Ostrom is Arthur F. Bentley Professor of Political Science, co-director of the Workshop in Political Theory and Policy Analysis, and co-director of the Center for the Study of Institutions, Population and Environmental Change, at Indiana University. Ostrom's collaborators on the article are Joanna Burger, Environmental and Occupational Health Sciences Institute, Rutgers University; Christopher B. Field, Carnegie Institution of Washington; Richard B. Norgaard, Energy and Resources Group, University of California, Berkeley; and David Policansky, National Research Council.

Considering the bleak outlook of Hardin's original pronouncements, it is somewhat amazing as well as reassuring that contemporary environmental analysts have any "past successes" at all to draw upon in understanding and managing common-pool resource (CPR) problems. Stories of deforestation, depletion of fishing grounds, and degradation of air quality are far more common than news of positive environmental accomplishments.

Yet Ostrom and her colleagues are cautiously hopeful, pointing to examples where individuals and groups of CPR users have come together to forge their own solutions rather than waiting for governments or other institutions to impose rules and regulations. The authors stress that one of the most important lessons learned from empirical studies of sustainable resources is that more solutions exist than those Hardin proposed.

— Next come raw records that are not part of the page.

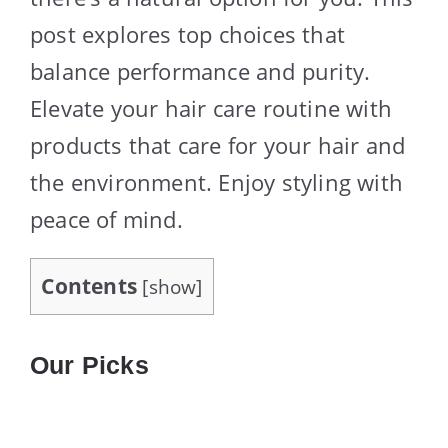
post explores top choices that
balance performance and purity.
Elevate your hair care routine with
products that care for your hair and
the environment. Enjoy styling with
peace of mind.
Contents
[
show
]
Our Picks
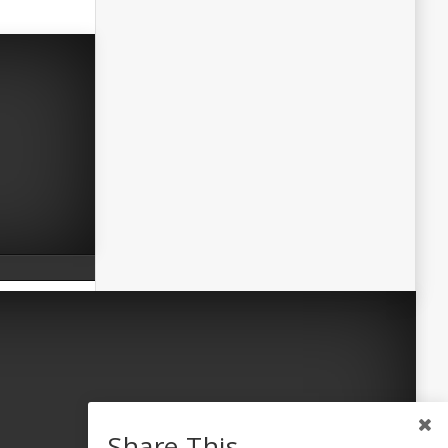
Share This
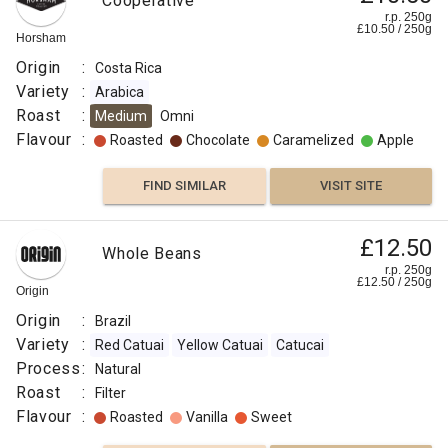
Cooperative
r.p. 250g
£
10.50
/
250
g
Horsham
Origin
:
Costa Rica
Variety
:
Arabica
Roast
:
Medium
Omni
Flavour
:
Roasted
Chocolate
Caramelized
Apple
FIND SIMILAR
VISIT SITE
£12.50
Whole Beans
r.p. 250g
£
12.50
/
250
g
Origin
Origin
:
Brazil
Variety
:
Red Catuai
Yellow Catuai
Catucai
Process
:
Natural
Roast
:
Filter
Flavour
:
Roasted
Vanilla
Sweet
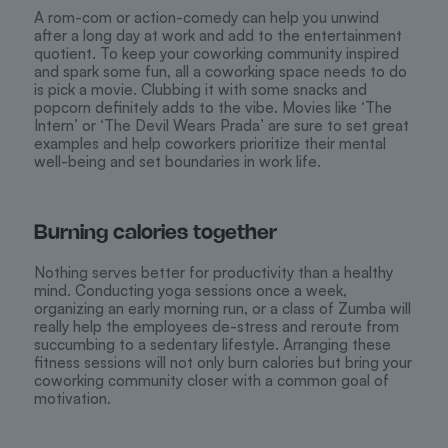
A rom-com or action-comedy can help you unwind
after a long day at work and add to the entertainment
quotient. To keep your coworking community inspired
and spark some fun, all a coworking space needs to do
is pick a movie. Clubbing it with some snacks and
popcorn definitely adds to the vibe. Movies like ‘The
Intern’ or ‘The Devil Wears Prada’ are sure to set great
examples and help coworkers prioritize their mental
well-being and set boundaries in work life.
Burning calories together
Nothing serves better for productivity than a healthy
mind. Conducting yoga sessions once a week,
organizing an early morning run, or a class of Zumba will
really help the employees de-stress and reroute from
succumbing to a sedentary lifestyle. Arranging these
fitness sessions will not only burn calories but bring your
coworking community closer with a common goal of
motivation.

"Hardin's work was originally understood to say that unless you have private ownership of resources, or government control of them, environmental tragedy is inevitable," Ostrom explains. "That was an overstatement. There are situations where that does apply, but it is limited. It applies to situations where there is so much distrust, and communication is so costly, and people see so little benefit to solving environmental problems that they are, effectively, trapped."

Understandably, government ownership and privatization are themselves subject to failure in some situations. For instance, the authors cite satellite images of northern China, southern Siberia and Mongolia that reveal the effects of different approaches to management of grazing lands. In contrast to the state-owned strategies of Russia and China (the latter having more recently also tried privatization), Mongolia's traditional group-property system has resulted in much less degradation to grasslands.

While no single type of property-rights system will be successful in managing every type of common-pool resource, the authors agree that it is possible to identify certain "design principles" that have been employed in the efficient governance of CPRs. A few of the factors that come into play include the variety and proportion of behavioral types among the users of a CPR; how well these users are able to communicate with one another; the perceived value of the resource and the benefits of preserving it; and the extent to which the users are able to monitor the quality of the resource and enforce rules and sanctions.

"There is a huge body of literature that documents where people have overcome these CPR problems," Ostrom says. "Some of that literature is a little naive and romantic, so I think what we state in the article is important because we aren't just saying, 'There isn't any problem. Don't worry.' There are all sorts of puzzles and problems, and we point to some of the more difficult ones, asking, 'Are there not lessons that we can learn from successful cases, and apply them to larger problems? Can't we build a better theory?' We think we have the foundations for it."